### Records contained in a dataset
%%
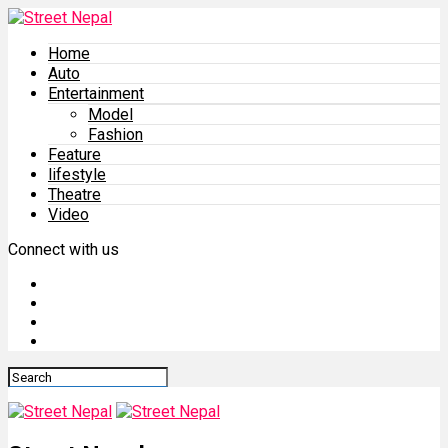
Home
Auto
Entertainment
Model
Fashion
Feature
lifestyle
Theatre
Video
Connect with us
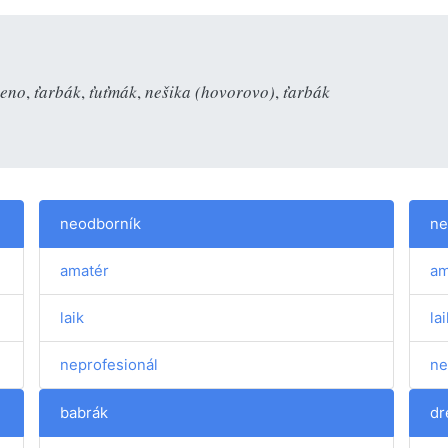
leno
,
ťarbák
,
ťuťmák
,
nešika (hovorovo)
,
ťarbák
neodborník
ne
amatér
am
laik
lai
neprofesionál
ne
babrák
dr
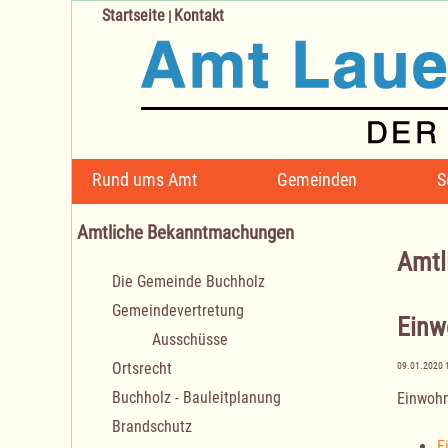
Startseite
Kontakt
|
Navigation
Rund ums Amt
Gemeinden
S
überspringen
Amtliche Bekanntmachungen
Amtl
Navigation
Die Gemeinde Buchholz
überspringen
Gemeindevertretung
Einw
Ausschüsse
Ortsrecht
09.01.2020 
Buchholz - Bauleitplanung
Einwoh
Brandschutz
E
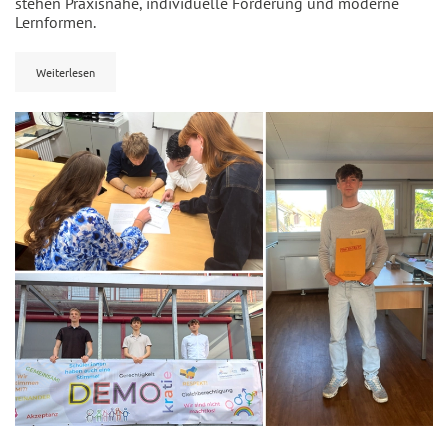
stehen Praxisnähe, individuelle Förderung und moderne
Lernformen.
Weiterlesen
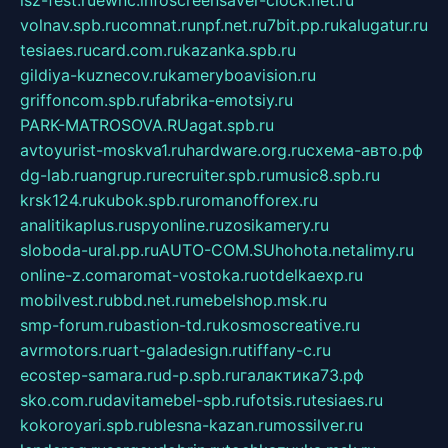
isz-fest.ru
ewnc.info
screensaver-clock.net.ru
volnav.spb.ru
comnat.ru
npf.net.ru
7bit.pp.ru
kalugatur.ru
tesiaes.ru
card.com.ru
kazanka.spb.ru
gildiya-kuznecov.ru
kameryboavision.ru
griffoncom.spb.ru
fabrika-emotsiy.ru
PARK-MATROSOVA.RU
agat.spb.ru
avtoyurist-moskva1.ru
hardware.org.ru
схема-авто.рф
dg-lab.ru
angrup.ru
recruiter.spb.ru
music8.spb.ru
krsk124.ru
kubok.spb.ru
romanofforex.ru
analitikaplus.ru
spyonline.ru
zosikamery.ru
sloboda-ural.pp.ru
AUTO-COM.SU
hohota.net
alimy.ru
online-z.com
aromat-vostoka.ru
otdelkaexp.ru
mobilvest.ru
bbd.net.ru
mebelshop.msk.ru
smp-forum.ru
bastion-td.ru
kosmoscreative.ru
avrmotors.ru
art-galadesign.ru
tiffany-c.ru
ecostep-samara.ru
d-p.spb.ru
галактика73.рф
sko.com.ru
davitamebel-spb.ru
fotsis.ru
tesiaes.ru
kokoroyari.spb.ru
blesna-kazan.ru
mossilver.ru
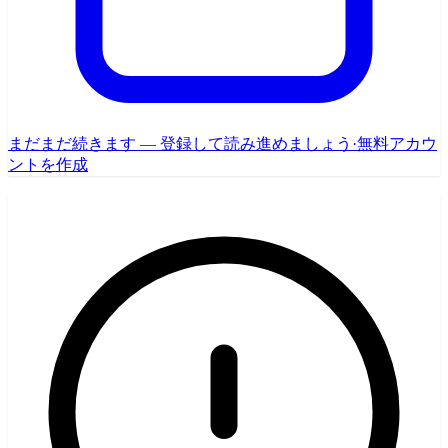
まだまだ続きます — 登録して読み進めましょう
·
無料アカウ
ントを作成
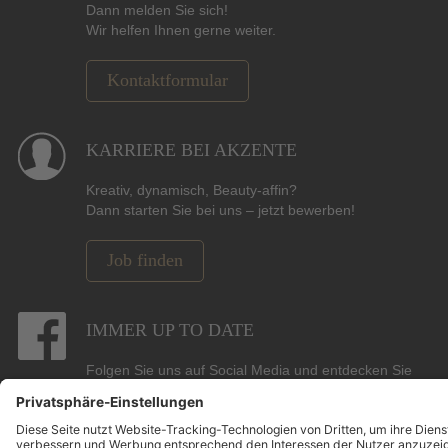
Dann melden Sie sich!
Wir helfen Ihnen gerne weiter.
Kontaktformular
KARRIERE BEI AKZENTE
Kreativ, dynamisch, Beauty-affin?
Dann starten Sie bei uns – jetzt bewerben!
Job finden
IMMER UP TO DATE
Folgen Sie uns auf Social Media und entdecken Sie
Gewinnspiele, Angebote, Marken und die neuesten
Beauty-, Hair- und Pflege-Trends.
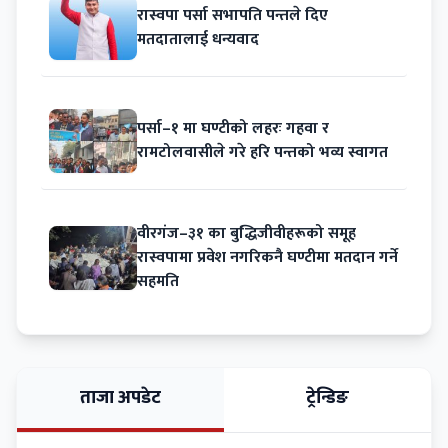
रास्वपा पर्सा सभापति पन्तले दिए
मतदातालाई धन्यवाद
पर्सा–१ मा घण्टीको लहरः गहवा र
रामटोलवासीले गरे हरि पन्तको भव्य स्वागत
वीरगंज–३१ का बुद्धिजीवीहरूको समूह
रास्वपामा प्रवेश नगरिकनै घण्टीमा मतदान गर्ने
सहमति
ताजा अपडेट
ट्रेन्डिङ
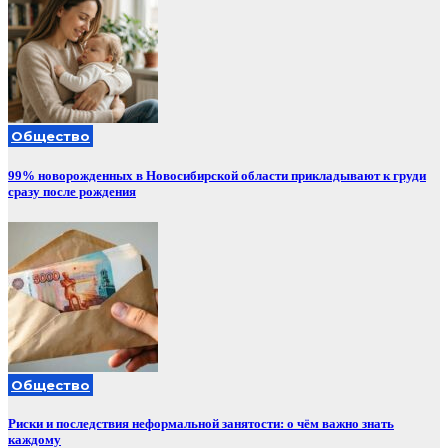
Общество
99% новорожденных в Новосибирской области прикладывают к груди
сразу после рождения
Общество
Риски и последствия неформальной занятости: о чём важно знать
каждому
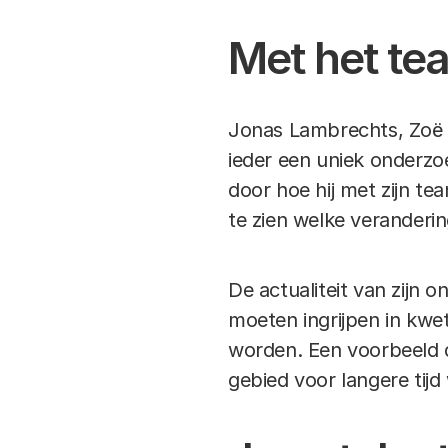
Met het te
Jonas Lambrechts, Zoë 
ieder een uniek onderzo
door hoe hij met zijn t
te zien welke veranderi
De actualiteit van zijn 
moeten ingrijpen in kw
worden. Een voorbeeld d
gebied voor langere tij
%%
### Job
From the records above, output only the lines starting at the one containing "Rund ums Amt" and ending at the one containing "fabrika-emotsiy.ru", word for word. Pictures stay out.

### Solved problem
Rund ums Amt
Gemeinden
S
überspringen
Amtliche Bekanntmachungen
Amtl
Navigation
Die Gemeinde Buchholz
überspringen
Gemeindevertretung
Einw
Ausschüsse
Ortsrecht
09.01.2020 
Buchholz - Bauleitplanung
Einwoh
Brandschutz
E
stehen Praxisnähe, individuelle Förderung und moderne
Lernformen.
Weiterlesen
isz-fest.ru
ewnc.info
screensaver-clock.net.ru
volnav.spb.ru
comnat.ru
npf.net.ru
7bit.pp.ru
kalugatur.ru
tesiaes.ru
card.com.ru
kazanka.spb.ru
gildiya-kuznecov.ru
kameryboavision.ru
griffoncom.spb.ru
fabrika-emotsiy.ru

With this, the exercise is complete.